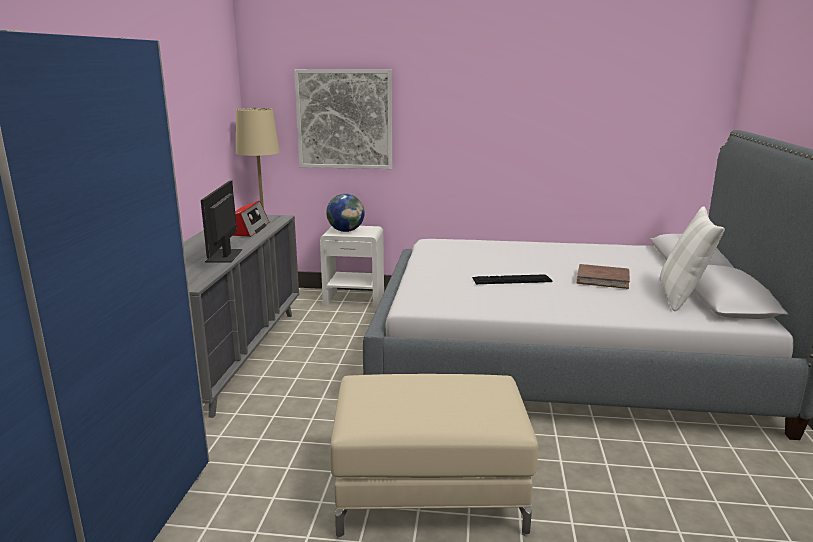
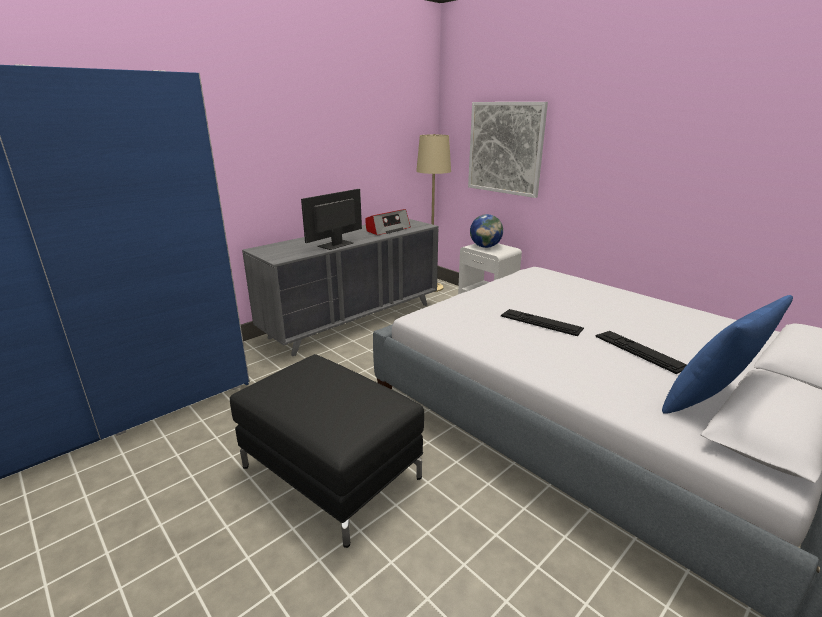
camera: 40 degrees right, 5 degrees up
(429, 494) = (330, 472): beige ottoman -> black ottoman
(602, 279) = (640, 351): brown book -> keyboard
(681, 296) = (709, 401): white pillow -> blue pillow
-------------------------
#### Problem details:
For this exercise, transcribe the data exactly but without its pictures.

#### Response box:
camera: 40 degrees right, 5 degrees up
(429, 494) = (330, 472): beige ottoman -> black ottoman
(602, 279) = (640, 351): brown book -> keyboard
(681, 296) = (709, 401): white pillow -> blue pillow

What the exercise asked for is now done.